We’re alone. For me.

“I enjoy you too,” I whisper.

“You shouldn’t. I’m very disagreeable.”

I put a finger to his lips.

He captures that hand too, and he pulls it to his mouth, pressing soft kisses to my finger, turning my hand to kiss my knuckles, then turning it again to kiss my palm, my wrist, and up my forearm to the crook of my elbow, holding my gaze in the moonlight and making me feel not like the last woman in the world, but like the only woman in his world.

“Hayes,” I whisper.

“I would very much like to make love to you under the moonlight, Ms. Fairchild.”

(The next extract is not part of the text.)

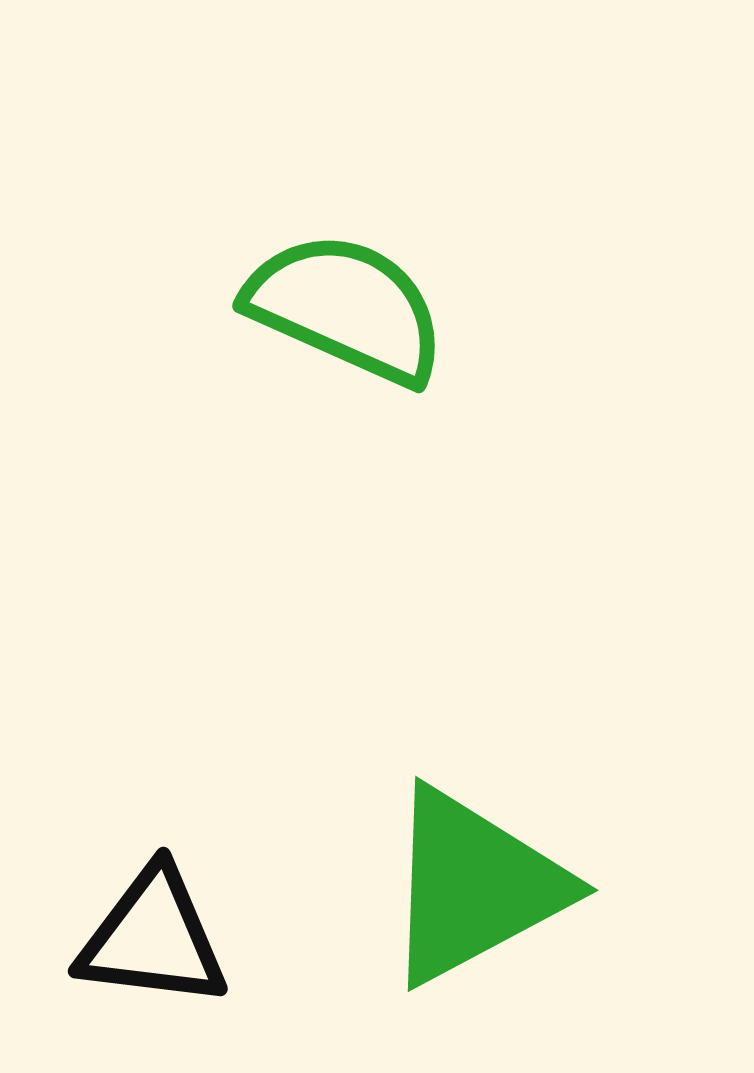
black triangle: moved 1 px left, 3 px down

My heart tumbles out of my chest and offers itself to him on a clay platter. It’s not fancy. Not diamond-encrusted. Not even very pretty sometimes.

But it’s what I have, and it’s his for the taking.

Even though I know better.

“With my eyes open,” he continues, still pressing soft kisses to the bare flesh on my arm, his eyes still holding me captive, “fully aware that I’m with you, with you fully aware that you’re with me.”

Butterflies swirl to life in my chest.

This could be a massive mistake. I know better than to get attached right now. And while my brain says this is temporary, my heart says too late.

But what’s life if not for living? “No fires tonight,” I whisper.

His eyes rake over me in the moonlight. “On the contrary, I hope to set you on fire.”

Well, then.

My panties won’t be in the way. They’ve self-ignited in a cloud of poof, floating away into the night. My breasts tingle. My vagina aches.

I want him. Naked or in a suit, though this tieless, shoeless, top two buttons of his dress shirt undone thing is exceptionally attractive.

He brushes his thumb over my jawline, shifting on the ground and making my dog grunt between us. “Move, Marshmallow.”

The poor pup grunts again.

“I’m going to do unspeakably filthy things to your mother,” Hayes informs him, his hand moving to stroke my thigh.

Marshmallow whimpers softly and slinks away, and now I’m laughing.

I’m so turned on I can’t think, and I’m laughing.

But only briefly, because the tiger formerly known as Hayes is pouncing, expertly sliding his hands under my shirt and pulling it over my head as he lowers me to the thick, plush blanket.

I part my legs, and he settles between them, the hard ridge of his erection pressing against my center through our clothes, his mouth capturing mine, his hands sliding beneath me while I blindly tackle the buttons on his dress shirt.